Breaches of contract – Part 2
What is non-performance?
Non-performance can be defined as any failure to perform or correctly perform a contractual obligation, whether this failure to perform is due to the fault or lack of fault of one of the parties. In general, non-performance is attributed to the obligor and not to the obligee, so it is necessary to assess the content of the obligation, which will be determined in the contract itself.
What are you entitled to if someone breaches a contract?
You are entitled to have the agreed obligation fulfilled and to the payment of costs and expenses generated by the breach. The contract may stipulate a penalty if the obligation is not performed in the agreed manner. The obligee may demand performance of the obligation or payment of the penalty, but not both, unless the penalty is stipulated for mere delay in performance or because the obligation is not performed in the agreed manner. The damage shall be compensated by restoration of the former situation, if possible, or by payment of damages.
What happens if a person was tricked, beaten, and/or threatened into agreeing to enter into a contract?
When the contract is concluded under threats from one of the contracting parties, or from a third party interested or not in the contract, the contract is null and void.
What happens if a contract is only partially performed?
Full performance of the contract must be demanded, if the obligation is only partially performed, the penalty will be modified in the same proportion.
To which authority should one go to demand the performance of a contract?

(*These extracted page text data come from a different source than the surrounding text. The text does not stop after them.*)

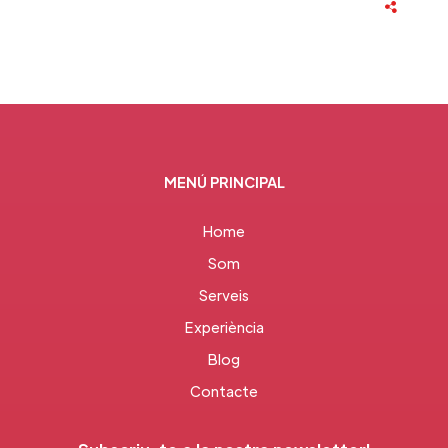
MENÚ PRINCIPAL
Home
Som
Serveis
Experiència
Blog
Contacte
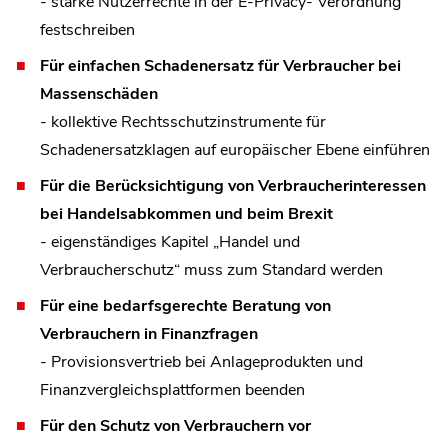
- starke Nutzerrechte in der E-Privacy- Verordnung
festschreiben
Für einfachen Schadenersatz für Verbraucher bei
Massenschäden
- kollektive Rechtsschutzinstrumente für
Schadenersatzklagen auf europäischer Ebene einführen
Für die Berücksichtigung von Verbraucherinteressen
bei Handelsabkommen und beim Brexit
- eigenständiges Kapitel „Handel und
Verbraucherschutz“ muss zum Standard werden
Für eine bedarfsgerechte Beratung von
Verbrauchern in Finanzfragen
- Provisionsvertrieb bei Anlageprodukten und
Finanzvergleichsplattformen beenden
Für den Schutz von Verbrauchern vor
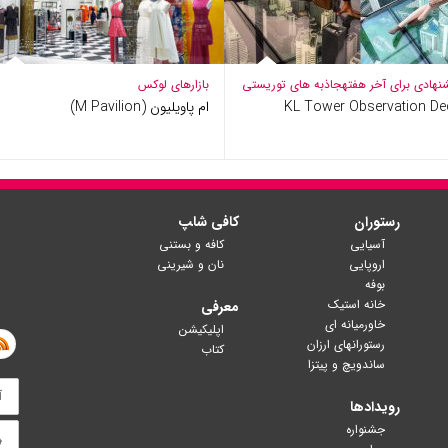
نهادی برای آخر هفته
جاذبه های توریستی
بازارهای لوکس
KL Tower Observation De
ام پاویلیون (M Pavilion)
رستوران
کافی شا‍پ
آسیایی
کافه و بستنی
اروپایی
نان و شیرینی
بوفه
خانه استیک
معرفی
خاورمیانه ای
اپلیکیشن
رستورانهای ارزان
کتاب
ساندویچ و پیتزا
رویدادها
جشنواره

The Judiciary has the power to interpret and apply laws, and judges and magistrates have the power to enforce their decisions.
What are the consequences of breach of contract?
In the event of non-performance, one may choose to sue for compulsory performance if this is possible, or for damages. The breach of an obligation, results in damages and compensation for damages. The party in breach of contract is obliged to pay legal costs and expenses.
Actions to enforce a contract
It is possible to demand extrajudicially that one of the parties fulfills its part of the contract, however, the parties can also demand performance by mediation or by means of legal proceedings.
Extra-judicial demand for performance of the contract
This is an amicable claim that allows one of the parties to demand that the other party fulfill the obligation that binds them by virtue of what has been agreed in the contract.
This procedure will depend on the terms established in the original contract, as it may be established that the notice of termination for non-performance may be by registered mail, e-mail, or in writing, which will be carried out with the intention of resolving the differences by the other party, prior to resorting to judicial proceedings.
Presenting a lawsuit demanding the fulfillment of the contract
In the event that the parties have not reached any agreement by any of the means described above, it will be necessary to initiate legal action, which generally begins with the filing of a lawsuit demanding compliance with the contract or the payment of the refund plus the conventional penalty, in accordance with the terms of the contract.